Er warf einen Blick auf die Natursteinplatten vor der Garage. Wenigstens hinterließ er keine Fußspuren im durchweichten Rasen. Das Gartentor hatte offen gestanden und ihm problemlos Zutritt zum parkartigen Grundstück gewährt. Die kugelig gestutzten Buchsbüsche gaben ihm Sichtschutz. Er hasste ihren moderig bitteren Geruch. Sie erinnerten ihn an die Friedhofbesuche, die er jeden Sonntagnachmittag an der Hand seiner Mutter machen musste. Aber jetzt war keine Zeit für Sentimentalitäten.
Wo blieb das Arschloch? Er warf einen Blick auf seine falsche Rolex, die er von einem Türkeiurlaub mitgebracht hatte. Der Typ ließ sich Zeit.
Dann gingen im Bungalow die Lichter aus und das Garagentor schob sich wie von Geisterhand nach oben. Er ließ sein Messer aufschnappen, sprang auf und schlüpfte gebückt durch den Spalt unter dem Tor. Gleichzeitig ging die Garagenbeleuchtung an.

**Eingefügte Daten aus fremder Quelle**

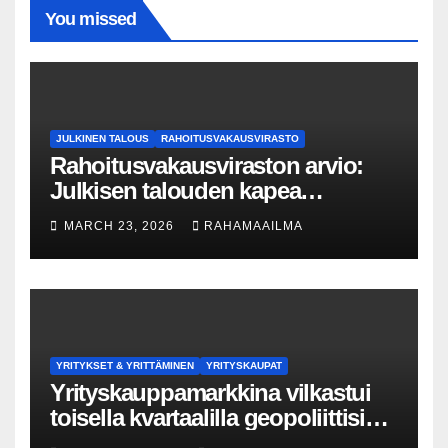
You missed
JULKINEN TALOUS
RAHOITUSVAKAUSVIRASTO
Rahoitusvakausviraston arvio:
Julkisen talouden kapea
liikkumavara korostaa pankkien
MARCH 23, 2026
RAHAMAAILMA
kriisivalmiuksien merkitystä
YRITYKSET & YRITTÄMINEN
YRITYSKAUPAT
Yrityskauppamarkkina vilkastui
toisella kvartaalilla geopoliittisista
haasteista huolimatta – 13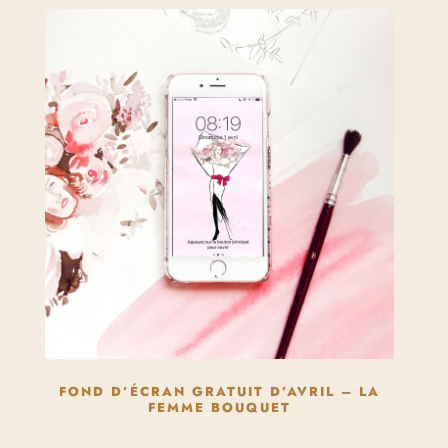
FOND D’ÉCRAN GRATUIT D’AVRIL – LA
FEMME BOUQUET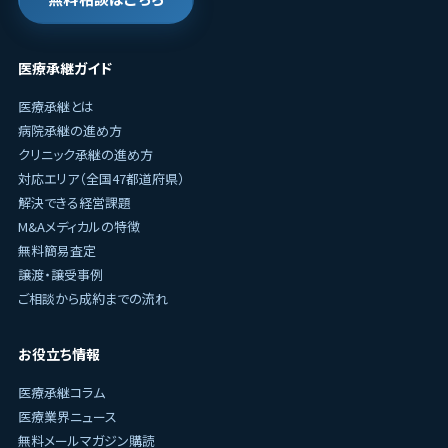
医療承継ガイド
医療承継とは
病院承継の進め方
クリニック承継の進め方
対応エリア（全国47都道府県）
解決できる経営課題
M&Aメディカルの特徴
無料簡易査定
譲渡・譲受事例
ご相談から成約までの流れ
お役立ち情報
医療承継コラム
医療業界ニュース
無料メールマガジン購読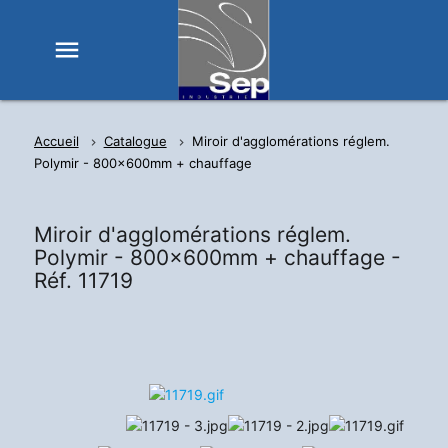
menu
Accueil
Catalogue
Miroir d'agglomérations réglem.
Polymir - 800x600mm + chauffage
Miroir d'agglomérations réglem.
Polymir - 800x600mm + chauffage -
Réf. 11719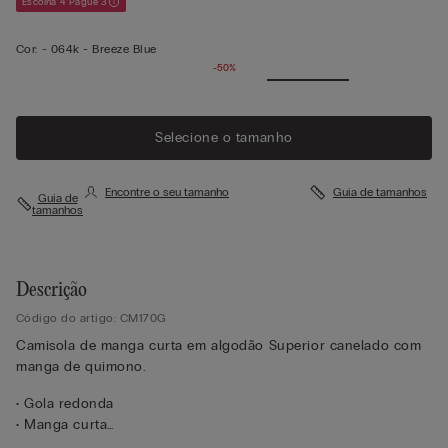
Escolha 4 Pague 3
Cor:
-
064k - Breeze Blue
-50%
Selecione o tamanho
Encontre o seu tamanho
Guia de tamanhos
Guia de
tamanhos
Descrição
Código do artigo: CM170G
Camisola de manga curta em algodão Superior canelado com
manga de quimono.
• Gola redonda
• Manga curta
• Corte regular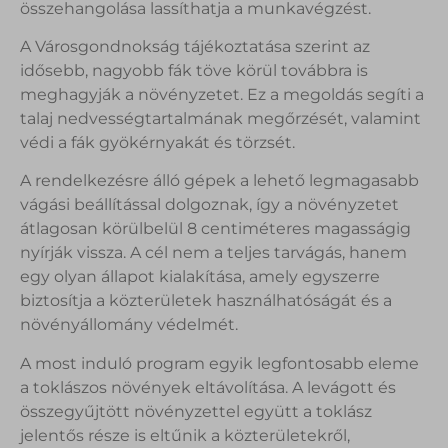
összehangolása lassíthatja a munkavégzést.
A Városgondnokság tájékoztatása szerint az
idősebb, nagyobb fák töve körül továbbra is
meghagyják a növényzetet. Ez a megoldás segíti a
talaj nedvességtartalmának megőrzését, valamint
védi a fák gyökérnyakát és törzsét.
A rendelkezésre álló gépek a lehető legmagasabb
vágási beállítással dolgoznak, így a növényzetet
átlagosan körülbelül 8 centiméteres magasságig
nyírják vissza. A cél nem a teljes tarvágás, hanem
egy olyan állapot kialakítása, amely egyszerre
biztosítja a közterületek használhatóságát és a
növényállomány védelmét.
A most induló program egyik legfontosabb eleme
a toklászos növények eltávolítása. A levágott és
összegyűjtött növényzettel együtt a toklász
jelentős része is eltűnik a közterületekről,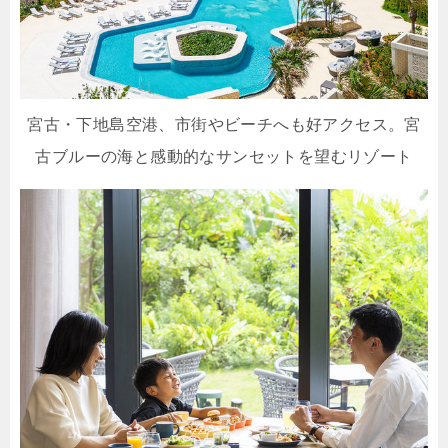
宮古・下地島空港、市街やビーチへも好アクセス。宮
古ブルーの海と感動的なサンセットを望むリゾート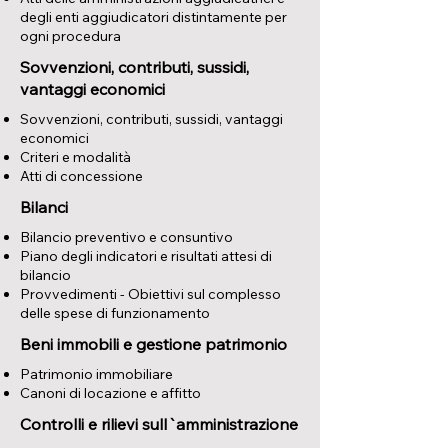
degli enti aggiudicatori distintamente per
ogni procedura
Sovvenzioni, contributi, sussidi,
vantaggi economici
​Sovvenzioni, contributi, sussidi, vantaggi
economici
Criteri e modalità
Atti di concessione
Bilanci
Bilancio preventivo e consuntivo
Piano degli indicatori e risultati attesi di
bilancio
Provvedimenti - Obiettivi sul complesso
delle spese di funzionamento
Beni immobili e gestione patrimonio
Patrimonio immobiliare
Canoni di locazione e affitto
Controlli e rilievi sull`amministrazione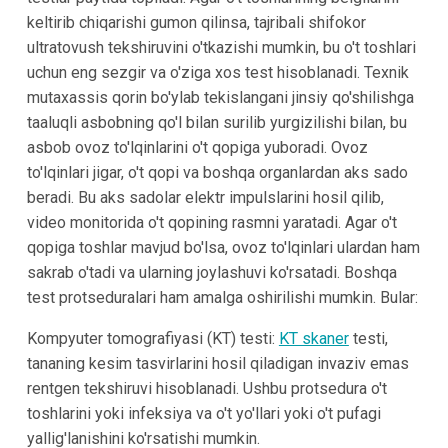
keltirib chiqarishi gumon qilinsa, tajribali shifokor
ultratovush tekshiruvini o'tkazishi mumkin, bu o't toshlari
uchun eng sezgir va o'ziga xos test hisoblanadi. Texnik
mutaxassis qorin bo'ylab tekislangani jinsiy qo'shilishga
taaluqli asbobning qo'l bilan surilib yurgizilishi bilan, bu
asbob ovoz to'lqinlarini o't qopiga yuboradi. Ovoz
to'lqinlari jigar, o't qopi va boshqa organlardan aks sado
beradi. Bu aks sadolar elektr impulslarini hosil qilib,
video monitorida o't qopining rasmni yaratadi. Agar o't
qopiga toshlar mavjud bo'lsa, ovoz to'lqinlari ulardan ham
sakrab o'tadi va ularning joylashuvi ko'rsatadi. Boshqa
test protseduralari ham amalga oshirilishi mumkin. Bular:
Kompyuter tomografiyasi (KT) testi:
KT skaner
testi,
tananing kesim tasvirlarini hosil qiladigan invaziv emas
rentgen tekshiruvi hisoblanadi. Ushbu protsedura o't
toshlarini yoki infeksiya va o't yo'llari yoki o't pufagi
yallig'lanishini ko'rsatishi mumkin.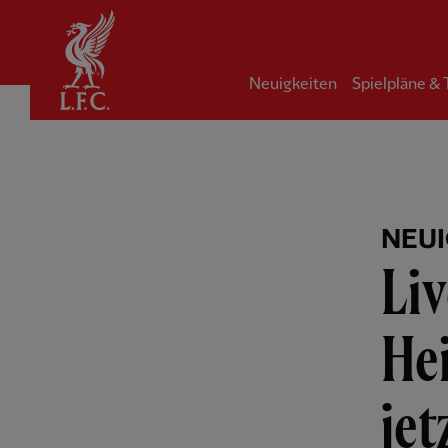
Startseite
Neuigkeiten
Spielpläne &
NEUI
Liv
He
jet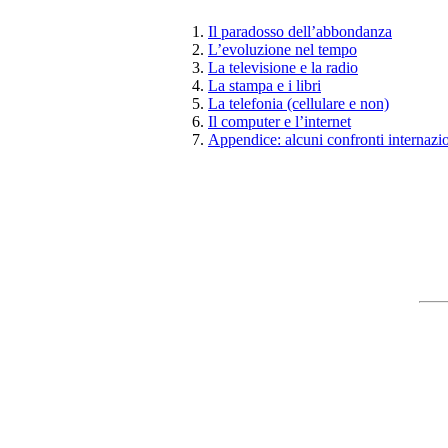
Il paradosso dell’abbondanza
L’evoluzione nel tempo
La televisione e la radio
La stampa e i libri
La telefonia (cellulare e non)
Il computer e l’internet
Appendice: alcuni confronti internazio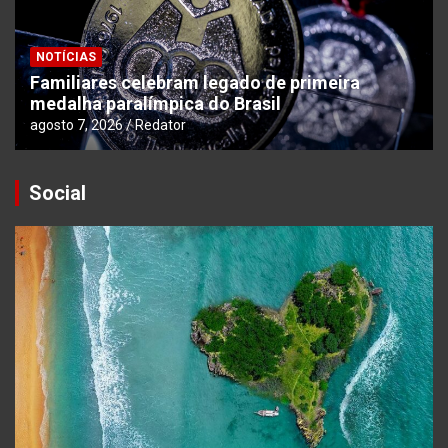
NOTÍCIAS
Familiares celebram legado de primeira
medalha paralímpica do Brasil
agosto 7, 2026
Redator
Social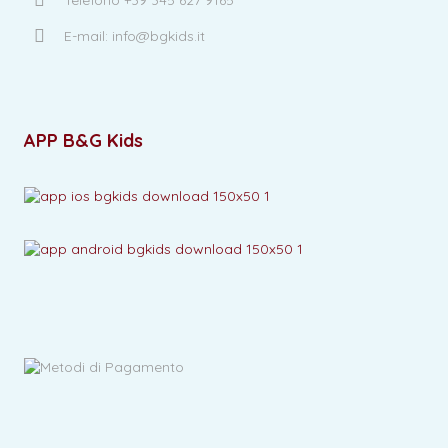
E-mail: info@bgkids.it
APP B&G Kids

Wüst, der durch eine Verbindungstür zum Haus in die Garage trat, konnte auf den Überraschungsangriff nicht mehr reagieren. Der Angreifer, der sich neben der Tür postiert hatte, sprang auf ihn zu, packte den fülligen Mann von hinten und hielt ihm das Messer an den Hals.
Sein Opfer war für den Nachtausflug auf Burg Hohenneuffen passend gekleidet. Er trug eine gelbe Regenjacke und blaue Jeans. Gegen die Kälte hatte er einen blauen Kaschmirschal um den Hals gebunden. Nur seine weißen Schuhe passten nicht recht zu dem Outfit.